Cooking the Books: Producers and Predators

Producers and Parasites was the title of a 1935 pamphlet by the Scottish-born American Marxist John Keracher. On the face of it Ed Miliband’s distinction in his Labour Party Conference speech between “producers” and “predators” seems more radical. After all, aren’t predators worse than parasites? But this is only on the face of it, as what Miliband meant by producers was quite different from what Keracher did. Nor were his “predators” the same as Keracher’s “parasites”.

Keracher was explaining Marx’s theory of surplus value which starts from the observation that wealth can only be produced by humans applying their mental and physical energies to materials that originally came from nature. Under capitalism these producers are exploited in that the difference between what they are paid as wages and salaries and the value of what they produce is appropriated by those who own and control the means of production.
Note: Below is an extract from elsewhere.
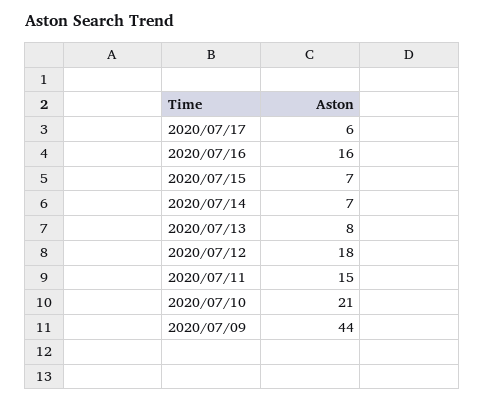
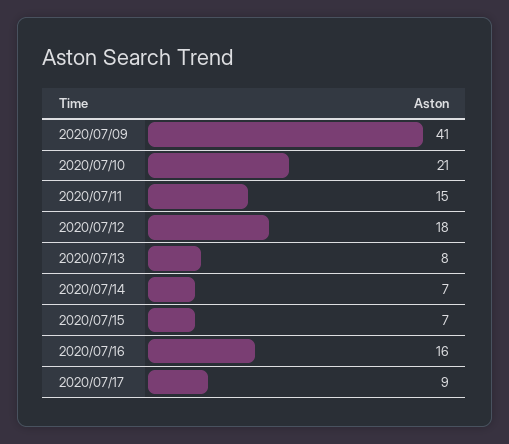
2020/07/17: 6 -> 9
2020/07/09: 44 -> 41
These capitalist employers and their hangers-on are “parasites”, argued Keracher, living off the unpaid labour of the “producers”.
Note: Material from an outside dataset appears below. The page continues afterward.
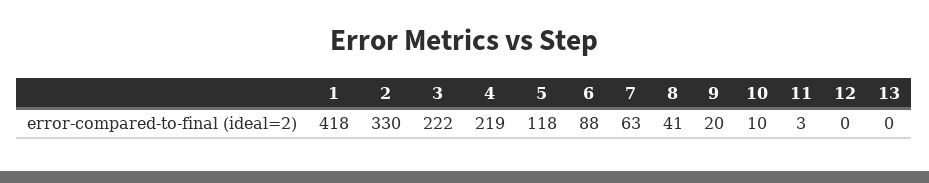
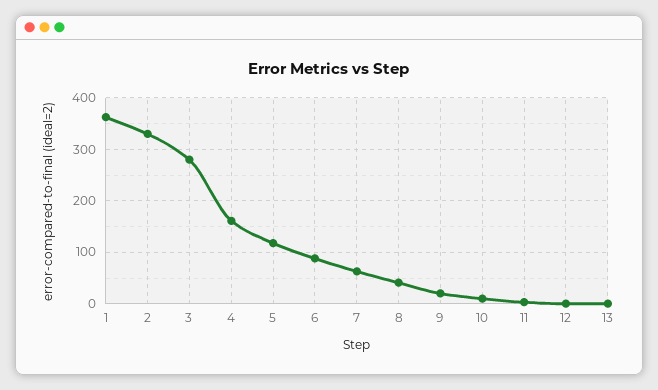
1: 418 -> 360
3: 222 -> 280
4: 219 -> 160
Miliband’s distinction is not between wealth-producing workers and those who live off profit, interest and rent, but between two types of capitalist. It’s a distinction between Keracher’s parasites. According to Miliband, there are good capitalists who invest in providing goods and services and jobs (the “producers”) and those who are out to make a quick buck through asset-stripping and financial wheeling and dealing (“predators”).

There are two things wrong with this distinction. First, it accepts the capitalists’ impertinent view of themselves as wealth-producers (in Stock Exchange circles they even call mining companies “miners”); whereas all wealth is produced by those who work with their hands and brains, not those who invest for profit. Second, all capitalist firms are predatory in that their aim is to grow bigger by winning the battle of competition against their rivals and absorbing them through take-overs. That’s what all the big capitalist firms of today have done, including Rolls Royce, which Miliband cited as an example of a good capitalist.

For some reason, commentators interpreted Miliband’s speech as a turning to the left by the Labour Party. Certainly it was a piece of demagogy that went down well with his audience of councillors, would-be councillors and trade union bureaucrats. But in essence it was no different from Ted Heath’s 1973 denunciation when Tory PM of Tiny Rowland and Lonrho as “the unacceptable face of capitalism.”

Actually, the speech was an open recognition of what has always been the Labour Party’s practice – accepting capitalism and trying to smooth off the rough edges of capitalism, to humanise and moralise it. Cameron employed the same approach when, in opposition, he spoke of the Tories standing for “compassionate capitalism.” (It’s a different story now.)

It’s a pipe-dream of course. Capitalism is a system based on the exploitation of the real producers which can only work in the interest of the parasites, whether predatory or passive, who live off profits. It can never be made to work in the interests of the majority, as the experience of the present Coalition government and the immediately preceding Labour government is showing. In fact, as the experience of all governments everywhere has always shown.